→ ASSIGNMENT
Pictures are not part of the copy; retype all the records below exactly.

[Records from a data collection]
[Start of Attachment]

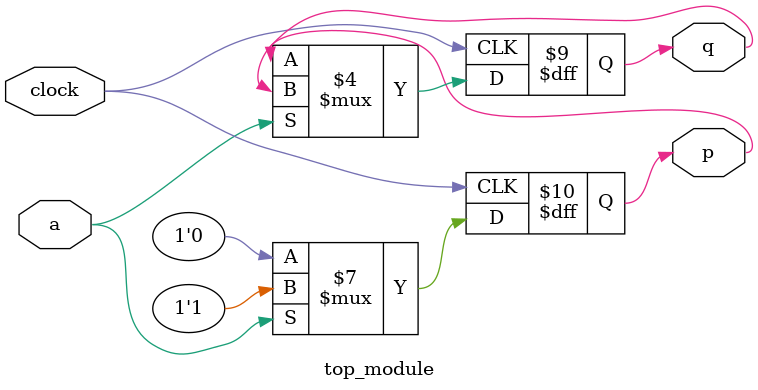
<source format=sv>
module top_module (
    input clock,
    input a, 
    output reg p,
    output reg q
);

    always @(posedge clock) begin
        if (a) begin
            p <= 1;
        end else begin
            p <= 0;
        end
    end

    always @(posedge clock) begin
        if (a) begin
            q <= p;
        end else begin
            q <= q;
        end
    end
endmodule

</source>
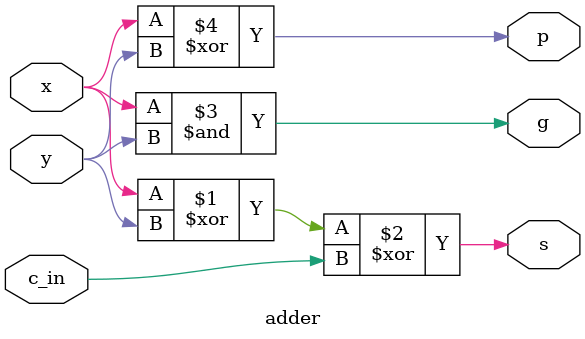
<source format=v>
module adder (x,y,c_in,g,p,s); // 1bit adder
	
	input wire x, y, c_in; // input operand : x, y  // input carry

	output wire g, p, s; // generated carry, propagated carry

	assign s =(x ^ y ^ c_in);
	assign g = x & y;
	assign p = x ^ y;

endmodule

</source>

[End of Attachment]

→ SOLUTION TO THIS PROBLEM
<source format=sv>
module top_module (
    input clock,
    input a, 
    output reg p,
    output reg q
);

    always @(posedge clock) begin
        if (a) begin
            p <= 1;
        end else begin
            p <= 0;
        end
    end

    always @(posedge clock) begin
        if (a) begin
            q <= p;
        end else begin
            q <= q;
        end
    end
endmodule

</source>
<source format=v>
module adder (x,y,c_in,g,p,s); // 1bit adder
	
	input wire x, y, c_in; // input operand : x, y  // input carry

	output wire g, p, s; // generated carry, propagated carry

	assign s =(x ^ y ^ c_in);
	assign g = x & y;
	assign p = x ^ y;

endmodule

</source>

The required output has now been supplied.